**Extrait cité:**

========================================

Au fil des années, l’incertitude entourant l’identité de ces restes a survécu à travers les générations, jusqu’à ce qu’une équipe internationale décide de résoudre cette énigme à l’aide des technologies modernes.

La science au service de l’histoire criminelle

Pour dénouer cette erreur historique, une équipe de chercheurs dirigée par Sara Doll, anatomiste à l’université de Heidelberg, a entrepris une réattribution minutieuse des restes. Les recherches ont commencé par une analyse approfondie des blessures connues de Schinderhannes, telles que la fracture de son bras dans une dispute avec son complice et celle de sa jambe lors d’une tentative d’évasion à Simmern. Ces détails historiques ont permis aux chercheurs d’identifier un premier indice clé sur le squelette de Schinderhannes, qui présentait ces mêmes fractures.

========================================

**Enregistrements:**
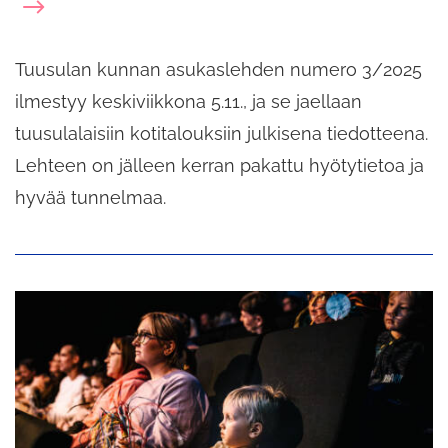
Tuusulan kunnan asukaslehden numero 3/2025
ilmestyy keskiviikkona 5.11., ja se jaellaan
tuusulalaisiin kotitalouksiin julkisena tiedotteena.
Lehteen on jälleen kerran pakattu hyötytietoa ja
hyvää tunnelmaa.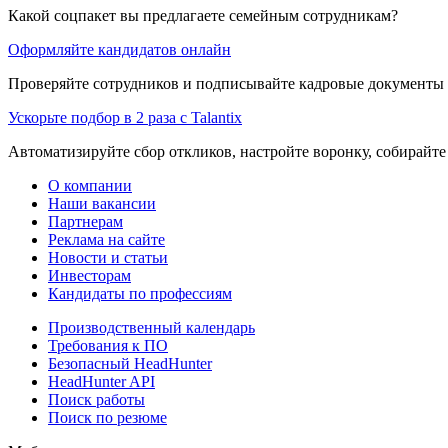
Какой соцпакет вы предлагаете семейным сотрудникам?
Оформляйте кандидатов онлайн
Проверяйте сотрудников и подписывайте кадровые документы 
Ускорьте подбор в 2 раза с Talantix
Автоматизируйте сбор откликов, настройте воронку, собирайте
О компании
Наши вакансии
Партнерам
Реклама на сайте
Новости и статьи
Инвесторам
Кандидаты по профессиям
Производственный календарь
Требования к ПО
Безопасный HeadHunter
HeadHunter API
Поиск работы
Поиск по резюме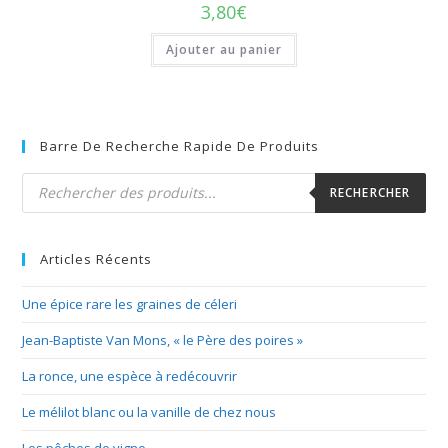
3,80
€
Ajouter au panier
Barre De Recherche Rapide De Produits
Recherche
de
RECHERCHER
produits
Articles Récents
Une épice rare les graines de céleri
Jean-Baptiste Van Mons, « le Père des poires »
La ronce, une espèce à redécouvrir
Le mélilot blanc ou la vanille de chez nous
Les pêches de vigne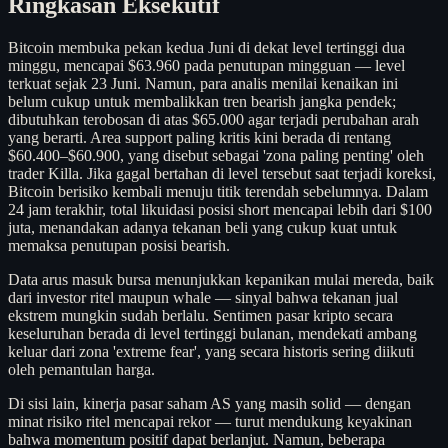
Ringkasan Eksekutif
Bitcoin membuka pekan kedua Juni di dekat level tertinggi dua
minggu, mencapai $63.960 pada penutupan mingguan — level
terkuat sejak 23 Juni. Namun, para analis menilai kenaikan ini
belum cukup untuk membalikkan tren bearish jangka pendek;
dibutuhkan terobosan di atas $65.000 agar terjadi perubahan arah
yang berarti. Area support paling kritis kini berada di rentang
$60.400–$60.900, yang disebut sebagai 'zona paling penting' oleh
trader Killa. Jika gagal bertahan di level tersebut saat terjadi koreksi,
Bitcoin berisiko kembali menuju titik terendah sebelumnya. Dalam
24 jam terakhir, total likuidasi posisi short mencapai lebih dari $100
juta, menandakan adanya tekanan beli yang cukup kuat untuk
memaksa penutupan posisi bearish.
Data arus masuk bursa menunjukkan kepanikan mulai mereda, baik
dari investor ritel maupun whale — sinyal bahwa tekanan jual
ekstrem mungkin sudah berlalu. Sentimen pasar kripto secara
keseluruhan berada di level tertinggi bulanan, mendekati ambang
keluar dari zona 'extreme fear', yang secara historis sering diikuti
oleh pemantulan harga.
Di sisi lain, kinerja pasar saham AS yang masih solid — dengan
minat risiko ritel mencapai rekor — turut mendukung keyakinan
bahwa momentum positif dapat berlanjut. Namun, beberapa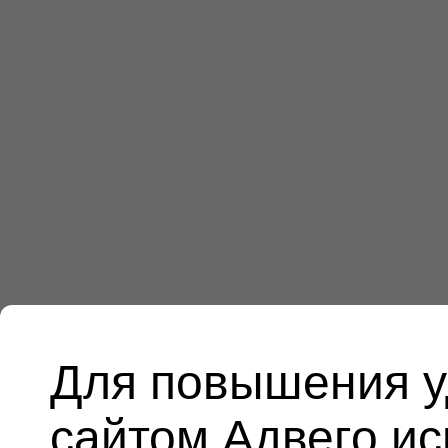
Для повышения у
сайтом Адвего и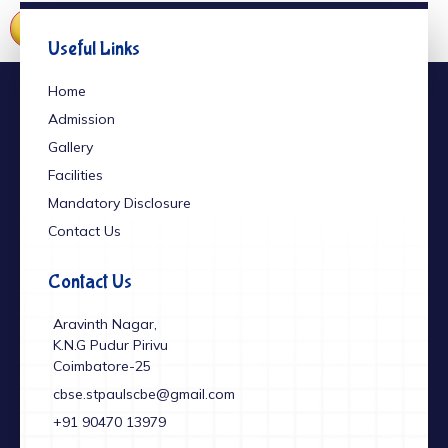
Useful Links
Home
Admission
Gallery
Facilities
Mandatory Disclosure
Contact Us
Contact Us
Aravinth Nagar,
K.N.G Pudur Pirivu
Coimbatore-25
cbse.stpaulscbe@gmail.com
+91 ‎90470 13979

========================================

**Consigne:**
Reproduisez fidèlement l'extrait sur l'identification des restes de Schinderhannes, de « La science au » à « ces mêmes fractures. ». Les enregistrements ne servent pas ici.

**Réponse:**
La science au service de l’histoire criminelle

Pour dénouer cette erreur historique, une équipe de chercheurs dirigée par Sara Doll, anatomiste à l’université de Heidelberg, a entrepris une réattribution minutieuse des restes. Les recherches ont commencé par une analyse approfondie des blessures connues de Schinderhannes, telles que la fracture de son bras dans une dispute avec son complice et celle de sa jambe lors d’une tentative d’évasion à Simmern. Ces détails historiques ont permis aux chercheurs d’identifier un premier indice clé sur le squelette de Schinderhannes, qui présentait ces mêmes fractures.